ベンゾフェノン系紫外線吸収性単量体としては、例えば、2−ヒドロキシ−4−(メタ)アクリロイルオキシベンゾフェノン、2−ヒドロキシ−4−[2−ヒドロキシ−3−(メタ)アクリロイルオキシ]プロポキシベンゾフェノン、2−ヒドロキシ−4−[2−(メタ)アクリロイルオキシ]エトキシベンゾフェノン、2−ヒドロキシ−4−[3−(メタ)アクリロイルオキシ−2−ヒドロキシプロポキシ]ベンゾフェノン、2−ヒドロキシ−3−tert−ブチル−4−[2−(メタ)アクリロイルオキシ]ブトキシベンゾフェノンなどが挙げられるが、本発明は、かかる例示のみに限定されるものではない。これらのベンゾフェノン系紫外線吸収性単量体は、それぞれ単独で用いてもよく、2種類以上を併用してもよい。
単量体成分を乳化重合させる方法としては、例えば、メタノールなどの低級アルコールなどの水溶性有機溶媒と水とを含む水性媒体、水などの媒体中に乳化剤を溶解させ、撹拌下で単量体成分および重合開始剤を滴下させる方法、乳化剤および水を用いてあらかじめ乳化させておいた単量体成分を水または水性媒体中に滴下させる方法などが挙げられるが、本発明は、かかる方法のみに限定されるものではない。なお、媒体の量は、得られる樹脂エマルションに含まれる不揮発分量を考慮して適宜設定すればよい。媒体は、あらかじめ反応容器に仕込んでおいてもよく、あるいはプレエマルションとして使用してもよい。また、媒体は、必要により、単量体成分を乳化重合させ、樹脂エマルションを製造しているときに用いてもよい。

### 指定課題 a
抜粋文の「ベンゾフェノン系紫外線吸収性単量体として」から「2種類以上を併用してもよい。」までを、「ベンゾフェノン系紫外線吸収性単量体」を「ベンゾトリアゾール系紫外線吸収性単量体」に置き換えて書き直すこと。

### データ
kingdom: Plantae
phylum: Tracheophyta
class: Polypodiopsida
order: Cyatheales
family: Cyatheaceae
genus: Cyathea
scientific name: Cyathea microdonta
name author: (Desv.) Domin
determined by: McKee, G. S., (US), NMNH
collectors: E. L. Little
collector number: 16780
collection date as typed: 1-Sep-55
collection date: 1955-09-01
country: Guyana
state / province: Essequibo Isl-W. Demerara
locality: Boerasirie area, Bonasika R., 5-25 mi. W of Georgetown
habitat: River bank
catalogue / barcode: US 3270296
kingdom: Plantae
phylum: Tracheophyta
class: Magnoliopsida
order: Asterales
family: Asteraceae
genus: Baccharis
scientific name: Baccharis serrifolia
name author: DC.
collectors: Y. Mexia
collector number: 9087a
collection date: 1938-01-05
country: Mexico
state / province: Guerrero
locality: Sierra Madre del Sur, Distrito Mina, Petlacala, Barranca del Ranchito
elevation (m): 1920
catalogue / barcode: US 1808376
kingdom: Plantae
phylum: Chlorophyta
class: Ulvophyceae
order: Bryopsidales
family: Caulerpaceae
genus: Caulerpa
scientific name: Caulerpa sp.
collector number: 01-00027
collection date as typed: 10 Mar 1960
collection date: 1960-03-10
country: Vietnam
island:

### 指定課題 b
上の一覧から、「collector number: 16780」を含む行から「catalogue / barcode: US 3270296」を含む行までをそのまま出力すること。

### 完全な解答 a
ベンゾトリアゾール系紫外線吸収性単量体としては、例えば、2−ヒドロキシ−4−(メタ)アクリロイルオキシベンゾフェノン、2−ヒドロキシ−4−[2−ヒドロキシ−3−(メタ)アクリロイルオキシ]プロポキシベンゾフェノン、2−ヒドロキシ−4−[2−(メタ)アクリロイルオキシ]エトキシベンゾフェノン、2−ヒドロキシ−4−[3−(メタ)アクリロイルオキシ−2−ヒドロキシプロポキシ]ベンゾフェノン、2−ヒドロキシ−3−tert−ブチル−4−[2−(メタ)アクリロイルオキシ]ブトキシベンゾフェノンなどが挙げられるが、本発明は、かかる例示のみに限定されるものではない。これらのベンゾトリアゾール系紫外線吸収性単量体は、それぞれ単独で用いてもよく、2種類以上を併用してもよい。

### 完全な解答 b
collector number: 16780
collection date as typed: 1-Sep-55
collection date: 1955-09-01
country: Guyana
state / province: Essequibo Isl-W. Demerara
locality: Boerasirie area, Bonasika R., 5-25 mi. W of Georgetown
habitat: River bank
catalogue / barcode: US 3270296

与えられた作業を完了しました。